Free’s been given the Deluxe Remastered treatment on their third album, Fire and Water, but it is here in their second, simply titled Free, that the seeds are planted for the breakout single "All Right Now". Many times, it is the record before the classic album, before the one that your kid sister suddenly is walking around the house singing, that is far more interesting. Something about the musicians gathering steam as they roll downhill through a treacherous rock n roll forest. Revolver before Sgt. Pepper, Obscured by Clouds before Dark Side of the Moon.

"Woman" finds Kirke in the same groove as "I'll be Creeping." I've got a burning heart/ I need to tell you that its you I love Rodgers sings, and I'll never get enough/get enough and you know he means it. The band stays tight in the pocket, Kirke riding backbeat, Kossoff's subtle guitar tone carrying the rhythm in both speakers til he rips off a great 8 bar solo.

"Trouble on Double Time" is pure bar bravado, pure cock in groove, riding Kirke’s swinging backbeat, Rodgers is singing about being a bad bad boy, and we don’t care that he’s riffing off of Muddy Waters and whole host of other blues albums that have been smuggled up to the north of England for a couple pounds. Kossoff’s Les Paul is sharp and his vibrato singing as they sell the song well beyond its roots. For all their hit making, Bad Company simply never swung quite like Free. By the mid ‘70’s, Kirke and Rodgers were still in their prime, but the difference is Andy Fraser’s bass, leaving interesting gaps and playing along, up front in the mix, making the whole greater than the sum of its parts. Like many of the great bassists, the average listener doesn’t hear their contribution, they just know that the song is simply more interesting.

"Broad Daylight" is a bare bones number at a languid pace allowing Rodgers to dig a little into his soul leanings, trying to channel some Sam Cooke across the Atlantic.

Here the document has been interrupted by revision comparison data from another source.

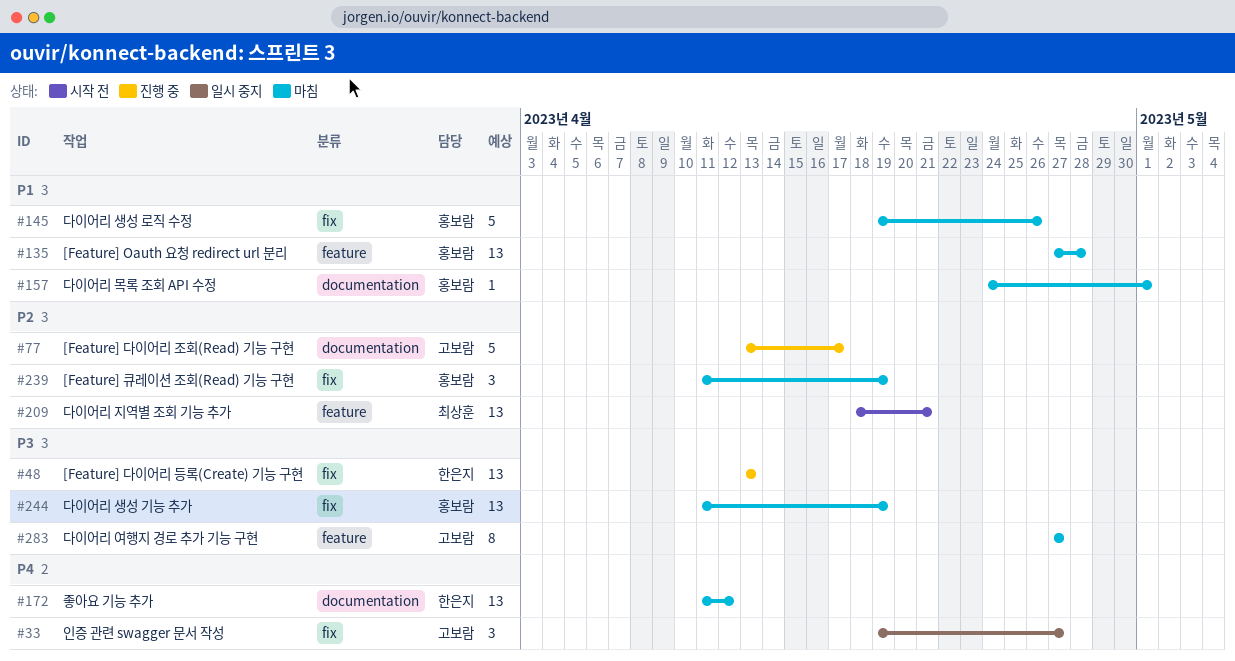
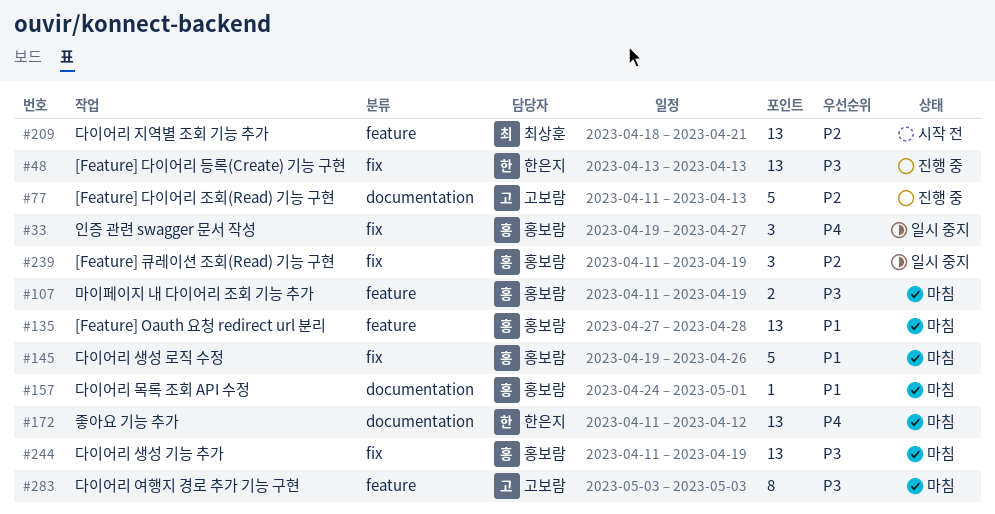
#33, owner: 고보람 -> 홍보람
#77, start: Apr 13 -> Apr 11
#77, due: Apr 17 -> Apr 13
#107: none -> present
#239, status: 마침 -> 일시 중지
#283, start: Apr 27 -> May 3
#283, due: Apr 27 -> May 3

He almost pulls it off in places too. Paul Kossoff makes great use of his eight bars in the middle. Kirke’s drumming is, perhaps a little stiff for him, for the first time in the album.

The closer to the original album, "Morning Sad Mouring," is Rodgers tearing out his soul and laying it out for all to see. The quiet anguish mirrors the best of Van Morrison’s cries on "Moondance," Kossoff’s delicate playing laying the foundation for a flute that shares nothing with Jethro Tull. I dare anyone with a pair of headphones and a spliff not to be moved as they moving into the final chorus.

The band had been living off of road, and for not a lot of money, but there is something more here. Recorded in 1969, did they get the essential failure of the flower generation to change the world they way that they had wished? It is impossible to listen to the melancholy and anguish in the slower numbers of Free today without putting out perspective on them.

And that is, of course, the great part of this. Great music stands the test of time, allowing us to get different things out of it. Great bands as well. There are so many bands that come out with a label already tattooed on their forehead: "we're a rock band", "we're a thrash death metal queercore exclusive", "we're an easy listening lounge act with ironic detachment." Free was a band that played music. Period.

- the fearless rock iguana

Buy here: Free


Anonymous said…
Oooh, I love Free! Nice review of such a great record. I've recently discovered the joys of Paul Kossoff's solo record "Back Street Crawler."
thanks woody. I've been meaning to pick up Back Street Crawler for some time now. I may have to get on that this week.

- iguana
Anonymous said…
This one is not actually one of my faves, kind of the ugly red-headed stepsister between Sobs and Fire and Water. I love "Songs of Yesterday" but that's about it. What I always loved about Free was Kossoff's understated sense of playing, but this is an understated record, which isn't my cup of tea.
Anonymous said…
The song "Tuesday Morning" will blow your mind. It's a 17 minute instrumental jam that was done live in 1 take with no overdubs. Have a hanky nearby because you will weep tons of sobs.